Bei Gré Brouwenstijn - sie sang neben Vickers‘ Siegmund die Sieglinde in der ausgezeichneten Studio-Aufnahme der Walküre unter Erich Leinsdorf - merkte ich erst, wie viel die vorgenannten Sängerinnen von dieser Partie verschenkt haben. Die große Szene im locus amoenus beim Kloster S. Giusto mit Don Carlo, die sonst schon mal länglich wirken kann, ist hier packend gestaltet. „Tu che la vanità“ – diese Klage ist einer Königin würdig, das ist Größe im Leiden.
Boris Christoff kommt unter Live-Bedingungen stellenweise nicht ganz so gewaltig rüber wie unter Studiobedingungen; dies ist wohl der Mikrophon-Platzierung geschuldet, bei der man mal eine bessere, mal eine schlechtere Position einnimmt. Wiederum großartig ist seine Szene „Ella giammai m’amò“.
Tito Gobbi hat vielleicht nicht so viel Stimme wie mancher Kollege („la pace dei sepolcri“), aber der folgende Abschnitt des Gesprächs mit Filippo ist umso eindringlicher gestaltet. Gobbi verzichtet darauf, aus „per me giunto“ mit der Vollstimme eine vokale Schaunummer zu machen, sondern lässt die Arie in der Dunkelheit des Gefängnisses. Seine Sterbeszene, darin bestens unterstützt von Giulini, ist ein Höhepunkt der Aufführung.

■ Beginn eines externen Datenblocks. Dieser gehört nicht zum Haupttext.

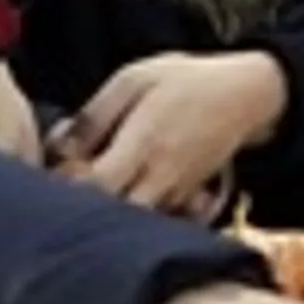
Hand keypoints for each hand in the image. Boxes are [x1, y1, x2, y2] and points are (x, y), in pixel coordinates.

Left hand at [59, 53, 286, 216]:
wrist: (246, 94)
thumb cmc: (186, 81)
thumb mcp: (133, 80)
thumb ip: (94, 116)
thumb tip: (57, 148)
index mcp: (144, 144)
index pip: (97, 187)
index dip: (70, 187)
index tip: (59, 170)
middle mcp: (161, 177)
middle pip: (113, 216)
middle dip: (87, 208)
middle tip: (76, 184)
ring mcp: (176, 193)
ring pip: (133, 224)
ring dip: (110, 213)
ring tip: (101, 186)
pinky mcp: (186, 199)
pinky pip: (154, 220)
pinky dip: (134, 215)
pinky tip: (127, 190)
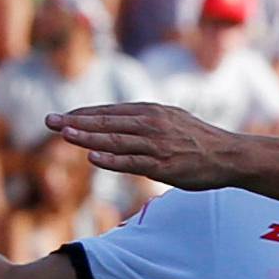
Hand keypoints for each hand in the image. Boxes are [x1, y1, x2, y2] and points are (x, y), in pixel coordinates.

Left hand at [46, 102, 243, 188]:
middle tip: (50, 121)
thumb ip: (147, 121)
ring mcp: (156, 145)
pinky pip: (132, 162)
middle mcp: (150, 124)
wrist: (229, 155)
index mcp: (151, 112)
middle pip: (106, 122)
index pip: (110, 112)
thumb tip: (125, 123)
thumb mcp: (172, 120)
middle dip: (76, 121)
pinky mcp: (163, 166)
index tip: (62, 116)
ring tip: (64, 135)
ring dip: (88, 137)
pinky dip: (111, 159)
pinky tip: (92, 158)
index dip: (84, 114)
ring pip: (115, 140)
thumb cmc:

Fedora Barbieri ist alles andere als treffsicher in der Höhe. Konsequenterweise lässt sie einige Spitzentöne in „O don fatale“ aus. Ein Hauch von Schärfe ist ebenso zu hören wie mancher brustige Ton. Von der technischen Souveränität einer Shirley Verrett oder einer Grace Bumbry ist sie weit entfernt. Was bleibt, ist ihr Instinkt für dramatische Gestaltung. Aber um diese Sängerin zu schätzen, gibt es bessere Aufnahmen, etwa ihre Azucena unter Cellini und von Karajan, ihre Mrs. Quickly ebenfalls unter von Karajan.
Michael Langdon gibt sich alle Mühe, aber in der Szene mit Filippo gibt die vokale Machtfülle diejenige der Handlung mit umgekehrten Vorzeichen wieder. Dies umso mehr, als sich Christoff dafür in keiner Weise anzustrengen scheint.
Dies ist eine Live-Aufnahme, die hält, was nach der Papierform vor dem Hintergrund der Studio-Aufnahmen erwartet werden darf. Giulini, Christoff und Gobbi sind drei (erhoffte) Eckpfeiler, die die Aufnahme empfehlenswert machen. John Vickers und Gré Brouwenstijn sind zwei weitere – unerwartet, aber umso erfreulicher: sie machen die Aufnahme eigentlich unverzichtbar und sind das überzeugendste tragische Paar aller dieser Aufnahmen. – Abstriche bei Eboli und beim Großinquisitor verhindern letztes Opernglück ebenso wie einige Striche am Text. Aber zu diesem Preis … wie zum Ausgleich der Kürzungen gibt es ein Recital mit Boris Christoff.